* SET OF TASKS:
A - Answer these questions about the Samza SQL comment thread, each on its own line:
(i) What must Samza SQL integrate with so that users can test Samza SQL applications with the in-memory collection based system?
(ii) How many comments does the page report?
(iii) According to the reply, what would have to be limited if the in-memory system were used outside a test setting?
B - Write the next part of the Samza SQL comment thread, picking up after its final sentence.

— START OF DOCUMENT EXCERPT —

Samza SQL application

Users should be able to leverage in-memory collection based system to test Samza SQL application provided Samza SQL integrates with SEP-2.

 

  • No labels

3 Comments

  1. Thanks for pulling this together.
    1. can you please flush out the Test Plan section as well ?
    2.  you mention config for memory pool.. can you provide details ?  I am not sure if it is required as part of min-bar for this feature.. Frankly I think it will get complicated.. I would suggest you skip it unless we explicitly hear from customers that this is needed.
    3. is this designed to only work for fluent api ?  I assume it also works for StreamTask..  can you please provide a sample for that as well. 
    4. what happens when apps do manual checkpointing ?   Hopefully it doesn't throw an exception ..  Basically just coz we don't support checkpointing shouldn't mean that inmemory system consumer is not applicable for such apps.  (need test case for this as well)
    5. since the goal is that this works with 99% of the apps, rocksDB based apps clearly have to work.  Which would imply that in memory producer should work for change log.  We need samples (and test cases for those). 
    6. will broadcast stream work ?  I assume yes ?
    7. It would be good to mention, if there are any samza applications that cannot be tested with this feature. what is the 1%.
    1. Done.
    2. I agree it might be not be necessary for it to be configurable for test setting. If we were to use the in-memory system outside test setting, we would need to limit the queue size and we can go with the default for now.

— END OF DOCUMENT EXCERPT —
— START OF EXTRACTED INFORMATION —

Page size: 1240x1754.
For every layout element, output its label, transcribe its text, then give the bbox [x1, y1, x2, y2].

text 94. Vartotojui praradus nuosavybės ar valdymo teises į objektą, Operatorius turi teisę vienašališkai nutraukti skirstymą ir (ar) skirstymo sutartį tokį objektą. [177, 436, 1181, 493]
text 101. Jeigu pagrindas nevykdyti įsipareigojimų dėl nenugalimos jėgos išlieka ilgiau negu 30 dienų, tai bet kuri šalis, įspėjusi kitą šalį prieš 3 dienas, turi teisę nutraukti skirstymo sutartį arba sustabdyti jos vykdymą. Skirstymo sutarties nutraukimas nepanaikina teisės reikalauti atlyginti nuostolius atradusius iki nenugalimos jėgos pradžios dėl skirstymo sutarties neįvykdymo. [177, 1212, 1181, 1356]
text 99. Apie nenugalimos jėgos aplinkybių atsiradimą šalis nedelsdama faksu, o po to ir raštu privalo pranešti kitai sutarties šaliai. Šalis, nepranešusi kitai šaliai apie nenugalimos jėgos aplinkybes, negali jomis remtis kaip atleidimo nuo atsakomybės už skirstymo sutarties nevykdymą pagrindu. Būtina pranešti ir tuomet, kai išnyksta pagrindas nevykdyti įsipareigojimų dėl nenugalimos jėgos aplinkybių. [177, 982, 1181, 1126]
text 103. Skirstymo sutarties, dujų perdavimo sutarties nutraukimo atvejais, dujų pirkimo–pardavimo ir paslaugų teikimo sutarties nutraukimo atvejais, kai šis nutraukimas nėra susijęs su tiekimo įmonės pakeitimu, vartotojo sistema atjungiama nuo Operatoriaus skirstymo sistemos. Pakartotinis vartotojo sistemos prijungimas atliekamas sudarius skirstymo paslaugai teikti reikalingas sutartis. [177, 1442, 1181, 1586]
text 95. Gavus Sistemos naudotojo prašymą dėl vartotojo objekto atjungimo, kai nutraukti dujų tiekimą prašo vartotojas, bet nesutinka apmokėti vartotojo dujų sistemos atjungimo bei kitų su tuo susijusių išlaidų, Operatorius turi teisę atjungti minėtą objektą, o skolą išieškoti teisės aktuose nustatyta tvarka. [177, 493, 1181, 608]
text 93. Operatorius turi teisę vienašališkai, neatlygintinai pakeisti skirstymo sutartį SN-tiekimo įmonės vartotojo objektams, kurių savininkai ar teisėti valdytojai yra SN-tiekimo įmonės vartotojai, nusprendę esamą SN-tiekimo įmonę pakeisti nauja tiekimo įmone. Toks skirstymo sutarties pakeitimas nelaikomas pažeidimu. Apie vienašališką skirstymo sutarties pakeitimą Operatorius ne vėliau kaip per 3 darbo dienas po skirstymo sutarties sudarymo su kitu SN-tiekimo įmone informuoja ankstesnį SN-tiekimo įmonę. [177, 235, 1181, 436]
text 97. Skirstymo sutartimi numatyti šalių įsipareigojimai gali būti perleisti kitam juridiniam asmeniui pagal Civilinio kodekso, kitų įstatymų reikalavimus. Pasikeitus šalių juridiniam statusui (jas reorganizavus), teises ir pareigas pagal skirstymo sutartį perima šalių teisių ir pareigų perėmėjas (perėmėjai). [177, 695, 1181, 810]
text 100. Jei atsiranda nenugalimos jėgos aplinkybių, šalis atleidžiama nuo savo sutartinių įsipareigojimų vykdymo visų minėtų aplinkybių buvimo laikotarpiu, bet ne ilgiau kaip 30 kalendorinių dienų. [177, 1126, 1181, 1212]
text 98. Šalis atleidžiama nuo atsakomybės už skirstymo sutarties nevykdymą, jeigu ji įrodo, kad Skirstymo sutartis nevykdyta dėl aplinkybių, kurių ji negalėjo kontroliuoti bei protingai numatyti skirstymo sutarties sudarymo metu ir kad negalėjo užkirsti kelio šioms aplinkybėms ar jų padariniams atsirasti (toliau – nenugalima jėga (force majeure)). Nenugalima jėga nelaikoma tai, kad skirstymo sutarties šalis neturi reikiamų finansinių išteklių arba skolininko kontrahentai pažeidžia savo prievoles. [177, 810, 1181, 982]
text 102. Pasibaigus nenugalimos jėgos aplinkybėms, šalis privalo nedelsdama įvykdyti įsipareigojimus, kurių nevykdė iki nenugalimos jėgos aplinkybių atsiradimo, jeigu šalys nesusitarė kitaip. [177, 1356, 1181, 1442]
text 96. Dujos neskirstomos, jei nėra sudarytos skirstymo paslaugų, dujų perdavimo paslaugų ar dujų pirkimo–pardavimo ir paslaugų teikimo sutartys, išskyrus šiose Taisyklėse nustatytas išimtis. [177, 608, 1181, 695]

— END OF EXTRACTED INFORMATION —

* ANSWERS BY TASK:
A -
(i) SEP-2
(ii) 3
(iii) The queue size

B -
    3. It does work for SteamTask as well. I have updated the test cases.
    4. Manual checkpointing would result in the desired behavior for everything else except the in-memory system where it will just be a no-op.
    5. Updated the test plan. It is possible for the change-log to use in-memory system though its managed by samza for the users. In order to inspect the change-log, we would need StoreDescriptor similar to input and output StreamDescriptor.
    6. Yes it does.
    7. Will do
  2. How would users test code that uses triggers deterministically? Beam allows you to advance both the processing time and watermarks as a part of its test stream. Here's an example:

     

    TestStream<String> source = TestStream.create(StringUtf8Coder.of())
        .addElements(TimestampedValue.of("this", start))
        .addElements(TimestampedValue.of("that", start))
        .addElements(TimestampedValue.of("future", start.plus(Duration.standardMinutes(1))))
        .advanceProcessingTime(Duration.standardMinutes(3))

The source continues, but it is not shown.